◆ Document passage
========

If \(\vecs{F} \) is a vector field, then the process of dividing \(\vecs{F} \) by its magnitude to form unit vector field \(\vecs{F}/||\vecs{F}||\) is called normalizing the field \(\vecs{F} \).

## Vector Fields in \(ℝ^3\)

We have seen several examples of vector fields in \(ℝ^2\); let’s now turn our attention to vector fields in \(ℝ^3\). These vector fields can be used to model gravitational or electromagnetic fields, and they can also be used to model fluid flow or heat flow in three dimensions. A two-dimensional vector field can really only model the movement of water on a two-dimensional slice of a river (such as the river’s surface). Since a river flows through three spatial dimensions, to model the flow of the entire depth of the river, we need a vector field in three dimensions.

========

◆ Record excerpts

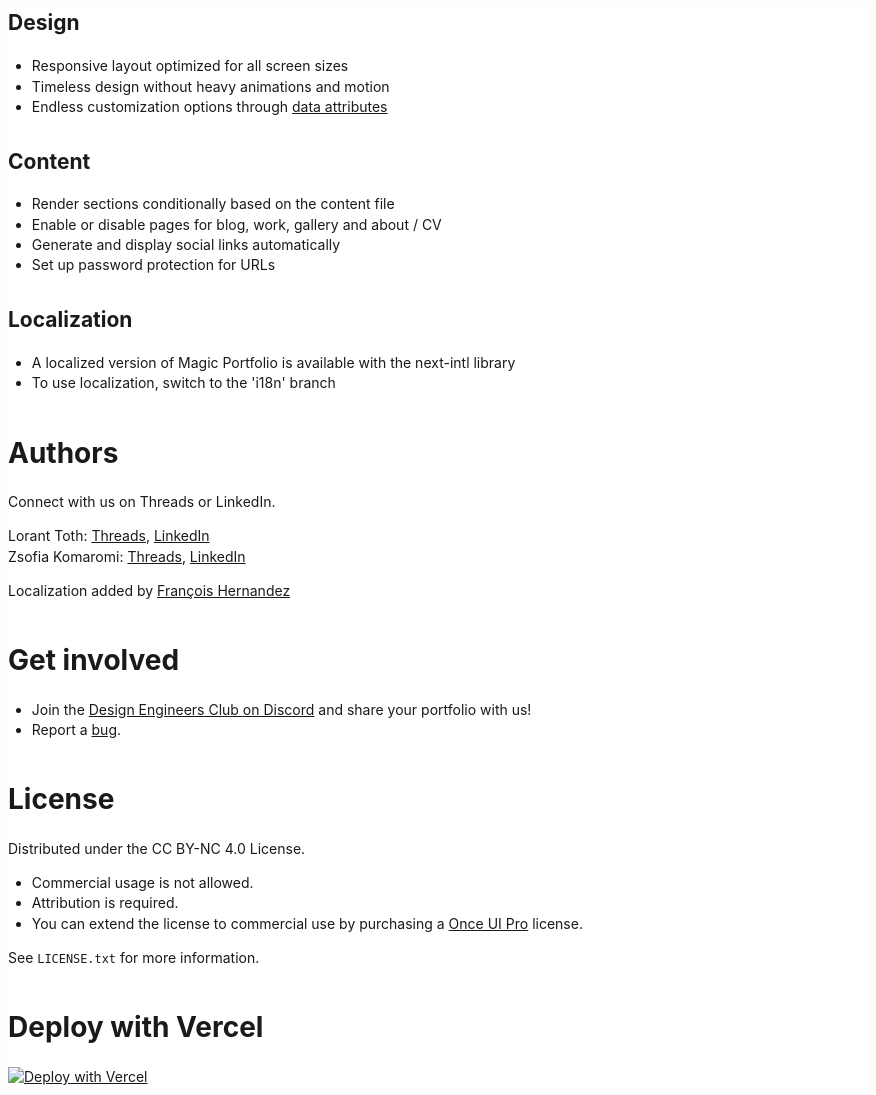 ## **Design**
- Responsive layout optimized for all screen sizes
- Timeless design without heavy animations and motion
- Endless customization options through [data attributes](https://once-ui.com/docs/theming)

## **Content**
- Render sections conditionally based on the content file
- Enable or disable pages for blog, work, gallery and about / CV
- Generate and display social links automatically
- Set up password protection for URLs

## **Localization**
- A localized version of Magic Portfolio is available with the next-intl library
- To use localization, switch to the 'i18n' branch

# **Authors**

Connect with us on Threads or LinkedIn.

Lorant Toth: [Threads](https://www.threads.net/@lorant.one), [LinkedIn](https://www.linkedin.com/in/tothlorant/)  
Zsofia Komaromi: [Threads](https://www.threads.net/@zsofia_kom), [LinkedIn](https://www.linkedin.com/in/zsofiakomaromi/)

Localization added by [François Hernandez](https://github.com/francoishernandez)

# **Get involved**

- Join the [Design Engineers Club on Discord](https://discord.com/invite/5EyAQ4eNdS) and share your portfolio with us!
- Report a [bug](https://github.com/once-ui-system/magic-portfolio/issues/new?labels=bug&template=bug_report.md).

# **License**

Distributed under the CC BY-NC 4.0 License.
- Commercial usage is not allowed.
- Attribution is required.
- You can extend the license to commercial use by purchasing a [Once UI Pro](https://once-ui.com/pricing) license.

See `LICENSE.txt` for more information.

# **Deploy with Vercel**
[![Deploy with Vercel](https://vercel.com/button)](https://vercel.com/new/clone?repository-url=https%3A%2F%2Fgithub.com%2Fonce-ui-system%2Fmagic-portfolio&project-name=portfolio&repository-name=portfolio&redirect-url=https%3A%2F%2Fgithub.com%2Fonce-ui-system%2Fmagic-portfolio&demo-title=Magic%20Portfolio&demo-description=Showcase%20your%20designers%20or%20developer%20portfolio&demo-url=https%3A%2F%2Fdemo.magic-portfolio.com&demo-image=%2F%2Fraw.githubusercontent.com%2Fonce-ui-system%2Fmagic-portfolio%2Fmain%2Fpublic%2Fimages%2Fog%2Fhome.jpg)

========

◆ Aim of the task
Please copy the vector fields passage word for word, starting at "## Vector Fields" and ending at "field in three dimensions.".

◆ Response
## Vector Fields in \(ℝ^3\)

We have seen several examples of vector fields in \(ℝ^2\); let’s now turn our attention to vector fields in \(ℝ^3\). These vector fields can be used to model gravitational or electromagnetic fields, and they can also be used to model fluid flow or heat flow in three dimensions. A two-dimensional vector field can really only model the movement of water on a two-dimensional slice of a river (such as the river’s surface). Since a river flows through three spatial dimensions, to model the flow of the entire depth of the river, we need a vector field in three dimensions.